Short bouts of exercise pay huge dividends

As many of you are aware, doctors persistently encourage their patients to exercise every day, even if it’s just a short walk. A little exercise is a lot better than no exercise. A new study of almost 1/2 million shows that walking for as little as 5 minutes a day could significantly increase the quality and longevity of one’s life:

You don’t have to run a marathon, or run at all, to reap impressive health benefits from exercise. In fact, if the average adult walked 6 1/2 hours a month - or about the same amount of time it took that pregnant athlete to finish the marathon - he could add three years to his life, according to a new study.


“It doesn’t take a lot. You don’t have to be super intense, like a triathlon or an Alcatraz swim,” said Dr. Moshe Lewis, a California Pacific Medical Center physician who specializes in pain management and sports medicine. “Only 15 minutes a day, that’s not much. It’s great for people to know that walking around, doing some stairs, that’s getting a cardiac regimen going.”

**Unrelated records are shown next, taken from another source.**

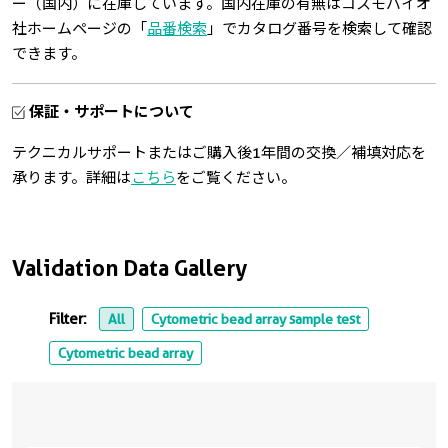
ー（国内）に在庫しています。国内在庫の有無はコスモバイオ
社ホームページの「
品番検索
」でカタログ番号を検索して確認
できます。
保証・サポートについて
テクニカルサポートまたはご購入後1年間の交換／補填対応を
承ります。詳細は
こちら
をご覧ください。
Validation Data Gallery
Filter:
All
Cytometric bead array sample test
Cytometric bead array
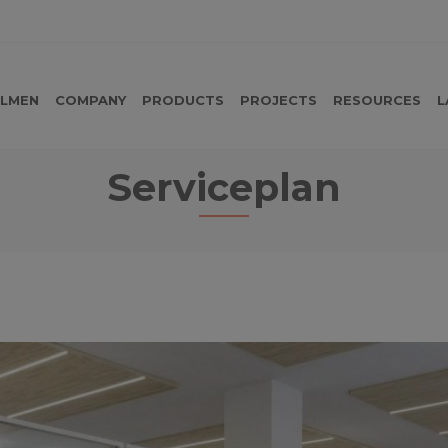
LMEN
COMPANY
PRODUCTS
PROJECTS
RESOURCES
L
Serviceplan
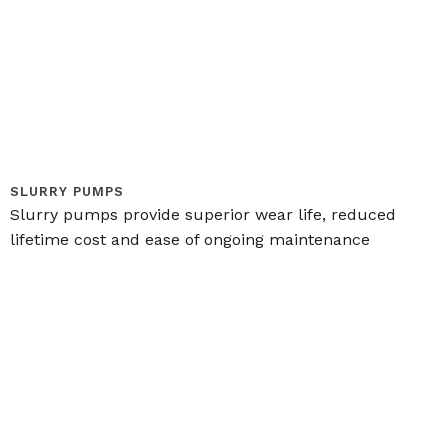
SLURRY PUMPS
Slurry pumps provide superior wear life, reduced
lifetime cost and ease of ongoing maintenance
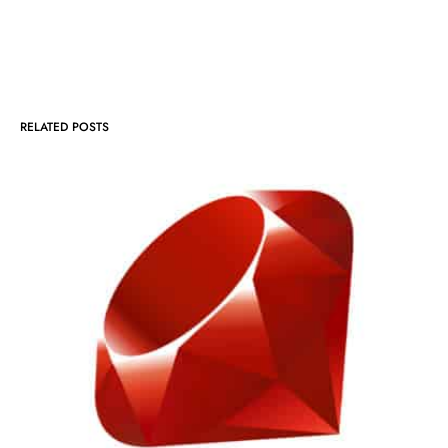
RELATED POSTS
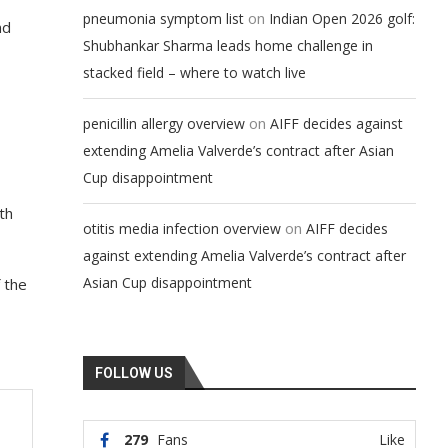
on
pneumonia symptom list
Indian Open 2026 golf:
nd
Shubhankar Sharma leads home challenge in
stacked field – where to watch live
on
penicillin allergy overview
AIFF decides against
extending Amelia Valverde’s contract after Asian
Cup disappointment
th
on
otitis media infection overview
AIFF decides
against extending Amelia Valverde’s contract after
Asian Cup disappointment
f the
FOLLOW US
279
Fans
Like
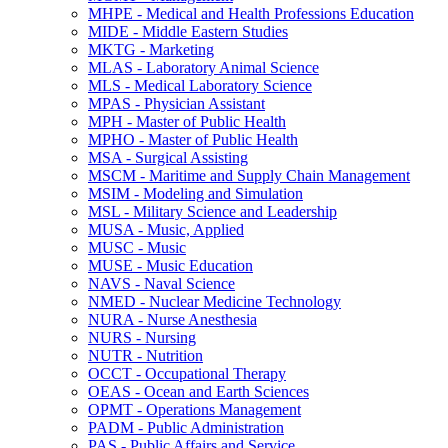
MHPE -​ Medical and Health Professions Education
MIDE -​ Middle Eastern Studies
MKTG -​ Marketing
MLAS -​ Laboratory Animal Science
MLS -​ Medical Laboratory Science
MPAS -​ Physician Assistant
MPH -​ Master of Public Health
MPHO -​ Master of Public Health
MSA -​ Surgical Assisting
MSCM -​ Maritime and Supply Chain Management
MSIM -​ Modeling and Simulation
MSL -​ Military Science and Leadership
MUSA -​ Music, Applied
MUSC -​ Music
MUSE -​ Music Education
NAVS -​ Naval Science
NMED -​ Nuclear Medicine Technology
NURA -​ Nurse Anesthesia
NURS -​ Nursing
NUTR -​ Nutrition
OCCT -​ Occupational Therapy
OEAS -​ Ocean and Earth Sciences
OPMT -​ Operations Management
PADM -​ Public Administration
PAS -​ Public Affairs and Service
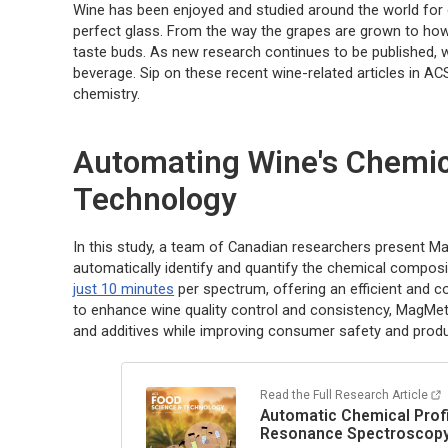
Wine has been enjoyed and studied around the world for cen
perfect glass. From the way the grapes are grown to how 
taste buds. As new research continues to be published, w
beverage. Sip on these recent wine-related articles in AC
chemistry.
Automating Wine's Chemic
Technology
In this study, a team of Canadian researchers present 
automatically identify and quantify the chemical compos
just 10 minutes
per spectrum, offering an efficient and c
to enhance wine quality control and consistency, MagMet
and additives while improving consumer safety and produc
Read the Full Research Article
Automatic Chemical Profi
Resonance Spectroscop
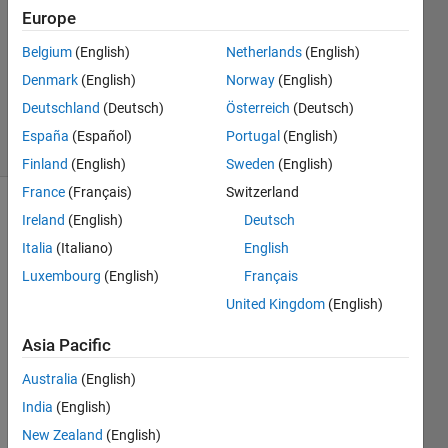
Answer
Europe
Accepted
Belgium
(English)
Netherlands
(English)
Updated
Denmark
(English)
Norway
(English)
30 Aug
2020
Deutschland
(Deutsch)
Österreich
(Deutsch)
19 Views
España
(Español)
Portugal
(English)
(30 days)
Finland
(English)
Sweden
(English)
France
(Français)
Switzerland
Show older
Ireland
(English)
Deutsch
comments
Italia
(Italiano)
English
Luxembourg
(English)
Français
United Kingdom
(English)
Hi, I 
am 
Asia Pacific
trying 
Australia
(English)
to get 
the 
India
(English)
nanm
New Zealand
(English)
ean 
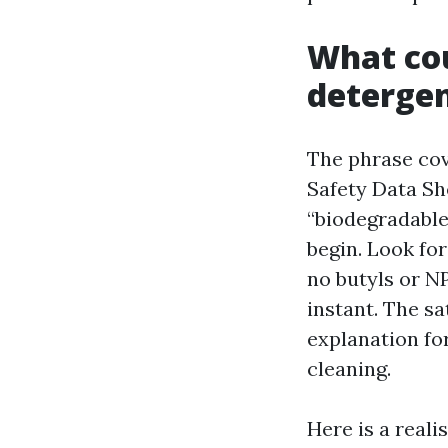
What cou
deterge
The phrase cov
Safety Data Sh
“biodegradable”
begin. Look for
no butyls or NP
instant. The s
explanation fo
cleaning.
Here is a reali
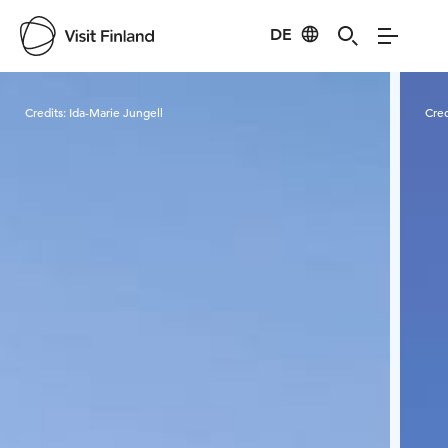
DE
Visit Finland
Credits:
Ida-Marie Jungell
Cred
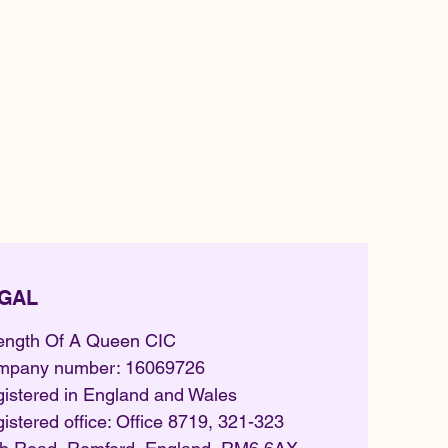
GAL
ength Of A Queen CIC
mpany number: 16069726
istered in England and Wales
istered office: Office 8719, 321-323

One study of more than 400,000 adults in Taiwan - the same one that showed minimal exercise can add years to someone’s life - found that 15 minutes of moderate exercise, six days a week, reduced the risk of death by 14 percent compared with people who aren’t active at all.


U.S. guidelines suggest at least 30 minutes of exercise five days a week, and doctors generally agree that more exercise is better than less. Still, just getting patients out the door for a few short walks a week could do wonders.